Over a 12-year period, Durkee used the millions of misappropriated dollars for her personal and business expenses, hiding the theft by preparing false campaign disclosure reports, prosecutors said in their pre-sentencing report.
The pre-sentencing report prepared by Durkee’s attorney says she has always been known as a kind and generous woman, and that she did not lead a lavish lifestyle. Durkee’s husband of nearly 30 years, John Forgy, has been unemployed for more than 15 years, “which increased the financial pressure on Ms. Durkee to support them,” the report said.
Large sections of the filing released by the U.S. attorney’s office were redacted. Durkee’s attorney had previously submitted a request to have some documents sealed from public view.
The scheme was uncovered by investigators with the California Fair Political Practices Commission, who noticed discrepancies in the filings for Solorio and asked the FBI for assistance. The state lawmaker lost at least $677,000 to Durkee, according to the criminal complaint.
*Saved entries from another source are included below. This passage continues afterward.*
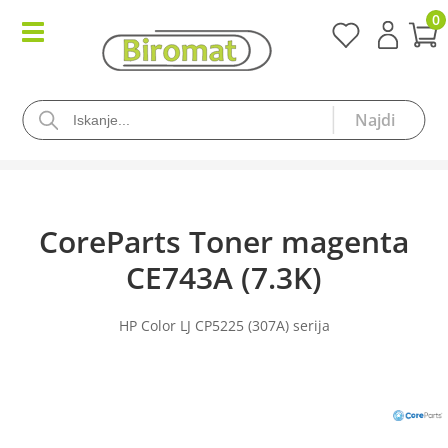
0
CoreParts Toner magenta
CE743A (7.3K)
HP Color LJ CP5225 (307A) serija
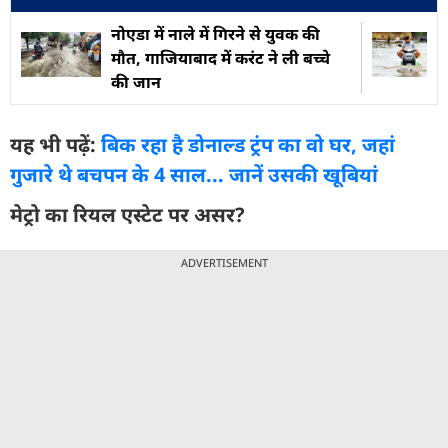
नोएडा में नाले में गिरने से युवक की
मौत, गाजियाबाद में करंट ने ली बच्चे
की जान
यह भी पढ़ें:
बिक रहा है डोनाल्ड ट्रंप का वो घर, जहां
गुजारे थे बचपन के 4 साल... जानें उसकी खूबियां
मेट्रो का रियल एस्टेट पर असर?
ADVERTISEMENT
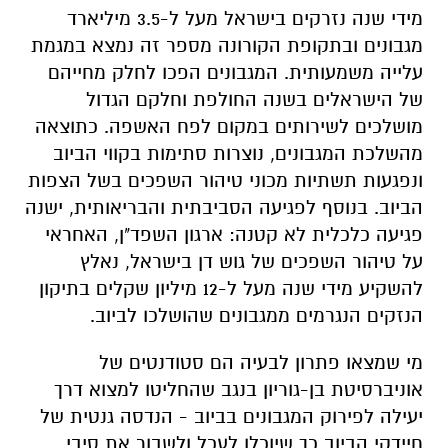
מידי שנה נזרקים בישראל מעל ל-3.5 מיליארד
מגבונים ובתקופת הקורונה מספר זה נמצא במגמת
עלייה משמעותית. המגבונים הפכו לחלק מחייהם
של הישראלים בשנה החולפת וחלקם הגדול
מושלכים לשירותים במקום לפח האשפה. כתוצאה
מהשלכת המגבונים, נוצרות סתימות בקווי הביוב
ונפגעות תשתיות מכוני טיהור השפכים בשל הצפות
הביוב. בנוסף לפגיעה הסביבתית והבריאותית, ישנה
פגיעה כלכלית לא קטנה: ארגון השפד"ן, האחראי
על טיהור השפכים של גוש דן בישראל, נאלץ
להשקיע מידי שנה מעל ל-12 מיליון שקלים בתיקון
הנזקים הנגרמים ממגבונים שהושלכו לביוב.
מי שמצאו פתרון לבעיה הם סטודנטים של
אוניברסיטת בן-גוריון בנגב שהחליטו למצוא דרך
יעילה לפירוק המגבונים בביוב - הנדסה גנטית של
חיידקי הביוב כך שיוכלו לעכל ולשבור את סיבי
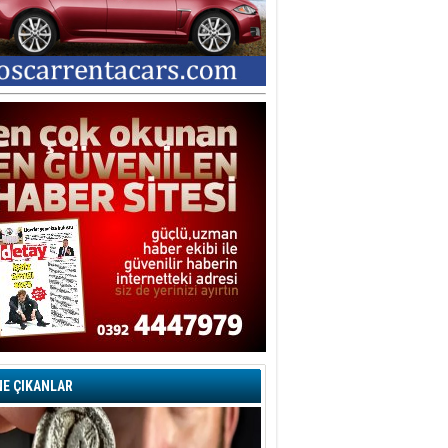
şegül Garabli
ORU İŞARETLERİYLE DOLU BİR
ARİP DAVA… YA SUÇLU
EĞİLSE???
tice İNTAÇ
vaşların En Zoru İnsanın Kendi
ndiyle Olanıdır
mit Caner
ğlama Duvarı
dem KAVAZ
an Bonomo ile son kez
rovizyon sahnesinde yer alan
rkiye 10 yıl aradan sonra
eniden yarışmaya dönecek mi?
rat Borak
erelden, Genele Planlama!
E ÇIKANLAR
rkut YILMABAŞAR
yrak tartışmaları ve ihalesiz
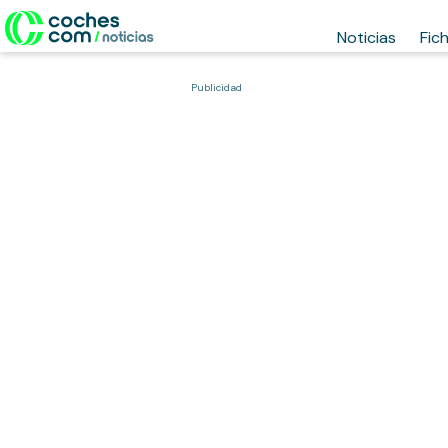
Noticias
Fic
Publicidad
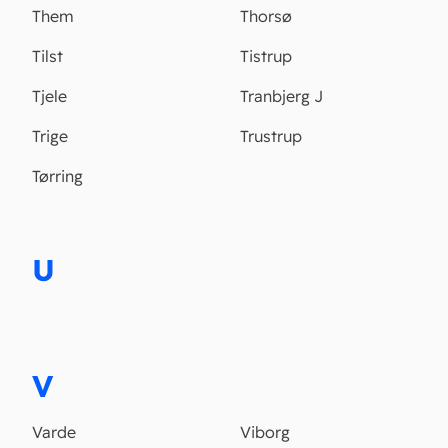
Them
Thorsø
Tilst
Tistrup
Tjele
Tranbjerg J
Trige
Trustrup
Tørring
U
V
Varde
Viborg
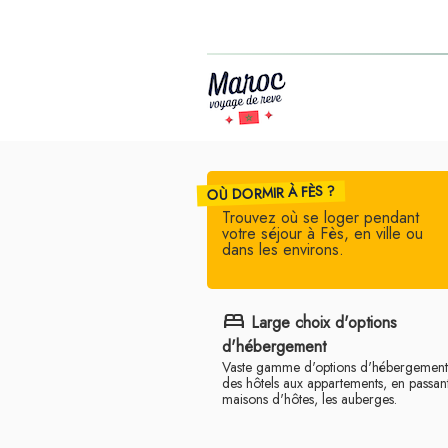
OÙ DORMIR À FÈS ?
Trouvez où se loger pendant
votre séjour à Fès, en ville ou
dans les environs.
bed
Large choix d'options
d'hébergement
Vaste gamme d'options d'hébergement,
des hôtels aux appartements, en passant
maisons d'hôtes, les auberges.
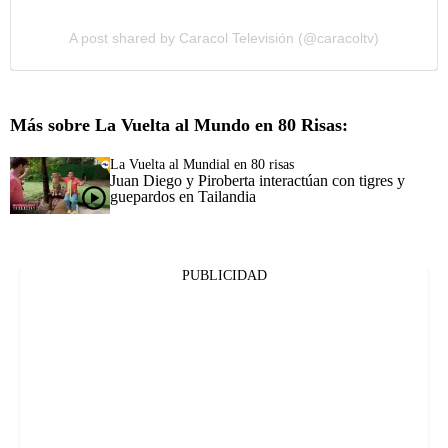
A post shared by Caracol Televisión (@caracoltv)
Más sobre La Vuelta al Mundo en 80 Risas:
La Vuelta al Mundial en 80 risas
Juan Diego y Piroberta interactúan con tigres y
guepardos en Tailandia
PUBLICIDAD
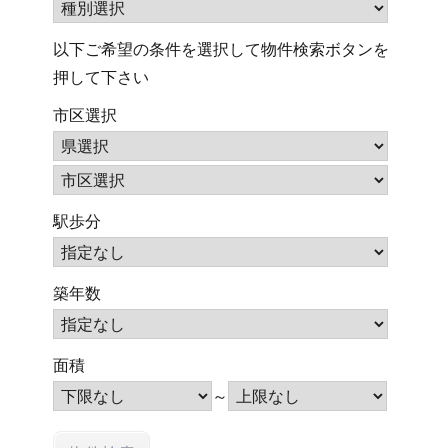
以下ご希望の条件を選択して物件検索ボタンを
押して下さい
市区選択
駅歩分
築年数
面積
～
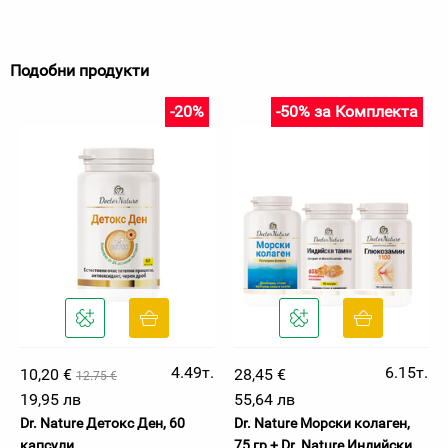
Подобни продукти
-20%
-50% за Комплекта
4.49т.
6.15т.
10,20 €
28,45 €
12.75 €
19,95 лв
55,64 лв
Dr. Nature Детокс Ден, 60
Dr. Nature Морски колаген,
капсули
75 гр + Dr. Nature Индийски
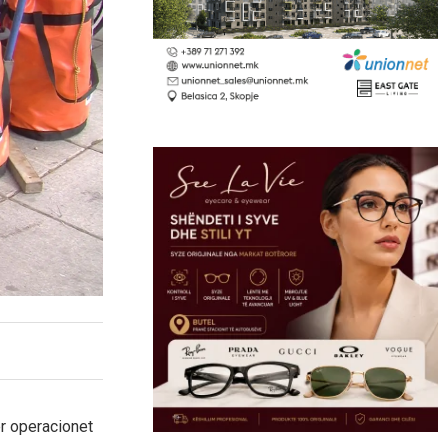
r operacionet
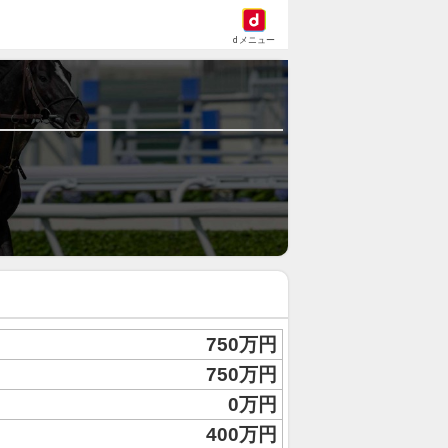
dメニュー
750万円
750万円
0万円
400万円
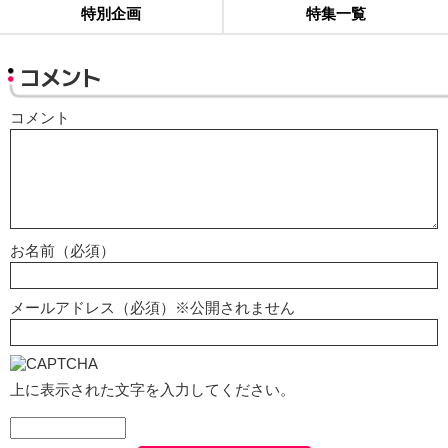
特別企画
特集一覧
コメント
コメント
お名前（必須）
メールアドレス（必須）※公開されません
上に表示された文字を入力してください。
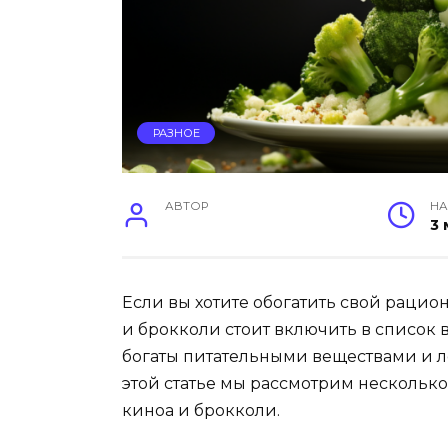
РАЗНОЕ
АВТОР
НА
3 
Если вы хотите обогатить свой рацио
и брокколи стоит включить в список
богаты питательными веществами и л
этой статье мы рассмотрим нескольк
киноа и брокколи.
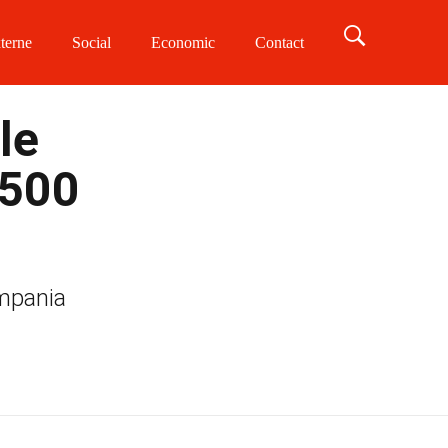
terne
Social
Economic
Contact
le
3500
ampania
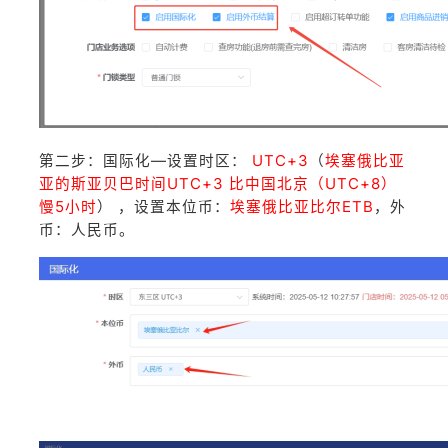
第二步：国际化—设置时区：
UTC+3
（
埃塞俄比亚
亚的斯亚贝巴时间UTC+3 比中国北京（UTC+8）
慢5小时
） ，设置本位币：
埃塞俄比亚比尔ETB
，外
币：人民币。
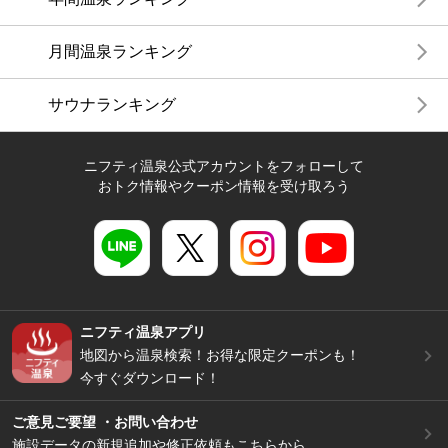
月間温泉ランキング
サウナランキング
ニフティ温泉公式アカウントをフォローして
おトク情報やクーポン情報を受け取ろう
ニフティ温泉アプリ
地図から温泉検索！お得な限定クーポンも！
今すぐダウンロード！
ご意見ご要望 ・お問い合わせ
施設データの新規追加や修正依頼もこちらから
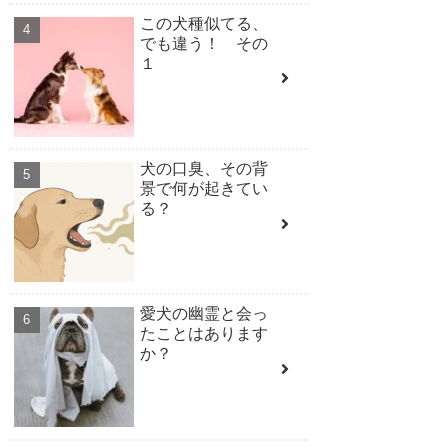
この犬種似てる、
でも違う！ その
１
犬の口臭、その背
景で何が起きてい
る？
愛犬の幽霊と会っ
たことはあります
か？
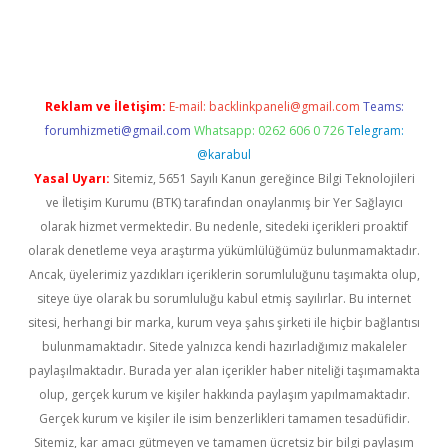
exper giriş adresi güncellendi
betexper.xyz
hiltonbet yeni giri
Reklam ve İletişim:
E-mail:
backlinkpaneli@gmail.com
Teams:
forumhizmeti@gmail.com
Whatsapp: 0262 606 0 726
Telegram:
@karabul
Yasal Uyarı:
Sitemiz, 5651 Sayılı Kanun gereğince Bilgi Teknolojileri
ve İletişim Kurumu (BTK) tarafından onaylanmış bir Yer Sağlayıcı
olarak hizmet vermektedir. Bu nedenle, sitedeki içerikleri proaktif
olarak denetleme veya araştırma yükümlülüğümüz bulunmamaktadır.
Ancak, üyelerimiz yazdıkları içeriklerin sorumluluğunu taşımakta olup,
siteye üye olarak bu sorumluluğu kabul etmiş sayılırlar. Bu internet
sitesi, herhangi bir marka, kurum veya şahıs şirketi ile hiçbir bağlantısı
bulunmamaktadır. Sitede yalnızca kendi hazırladığımız makaleler
paylaşılmaktadır. Burada yer alan içerikler haber niteliği taşımamakta
olup, gerçek kurum ve kişiler hakkında paylaşım yapılmamaktadır.
Gerçek kurum ve kişiler ile isim benzerlikleri tamamen tesadüfidir.
Sitemiz, kar amacı gütmeyen ve tamamen ücretsiz bir bilgi paylaşım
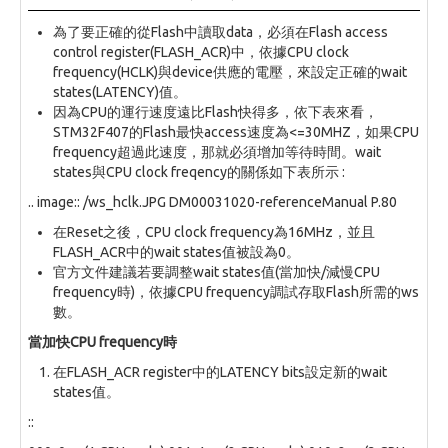
為了要正確的從Flash中讀取data，必須在Flash access
control register(FLASH_ACR)中，依據CPU clock
frequency(HCLK)與device供應的電壓，來設定正確的wait
states(LATENCY)值。
因為CPU的運行速度遠比Flash快得多，依下表來看，
STM32F407的Flash最快access速度為<=30MHZ，如果CPU
frequency超過此速度，那就必須增加等待時間。wait
states與CPU clock freqency的關係如下表所示 :
.. image:: /ws_hclk.JPG DM00031020-referenceManual P.80
在Reset之後，CPU clock frequency為16MHz，並且
FLASH_ACR中的wait states值被設為0。
官方文件建議若要調整wait states值(當加快/減慢CPU
frequency時)，依據CPU frequency調試存取Flash所需的ws
數。
當加快CPU frequency時
在FLASH_ACR register中的LATENCY bits設定新的wait
states值。
::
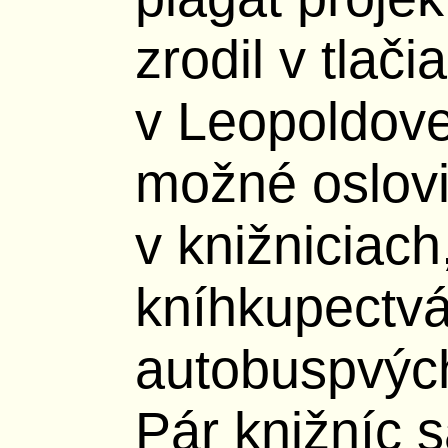
zrodil v tlači
v Leopoldove
možné oslovi
v knižniciach
kníhkupectvá
autobuspvýc
Pár knižníc s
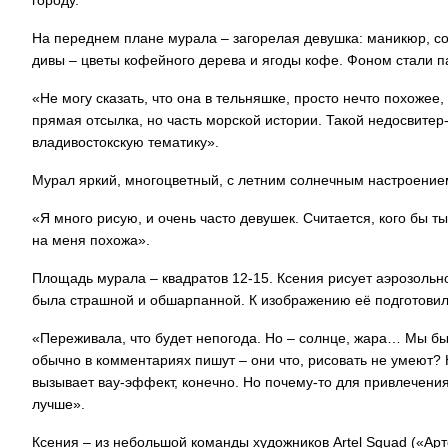
городу.
На переднем плане мурала – загорелая девушка: маникюр, со
дивы – цветы кофейного дерева и ягоды кофе. Фоном стали па
«Не могу сказать, что она в тельняшке, просто нечто похожее
прямая отсылка, но часть морской истории. Такой недосвитер
владивостокскую тематику».
Мурал яркий, многоцветный, с летним солнечным настроение
«Я много рисую, и очень часто девушек. Считается, кого бы т
на меня похожа».
Площадь мурала – квадратов 12-15. Ксения рисует аэрозольно
была страшной и обшарпанной. К изображению её подготовил 
«Переживала, что будет непогода. Но – солнце, жара… Мы быс
обычно в комментариях пишут – они что, рисовать не умеют? 
вызывает вау-эффект, конечно. Но почему-то для привлечен
лучше».
Ксения – из небольшой команды художников Artel Squad («Арте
The judge was expected to also set a restitution figure, although the prospects for most victims recovering their money are slim. Durkee and her husband have agreed to forfeit the Burbank office from which she operated and to hand over her 401(k) retirement account, estimated to be valued between $100,000 and $120,000.
The crimes could have carried a maximum penalty of 100 years, but Durkee’s plea deal calls for a possible sentence of 11 to 14 years. The U.S. Attorney’s office said in a filing this week that it will seek eight years at her sentencing in U.S. District Court in Sacramento.
If Judge Kimberly Mueller agrees, Durkee would have to serve six years and 10 months before she is eligible for parole. Durkee has been free on $200,000 bond.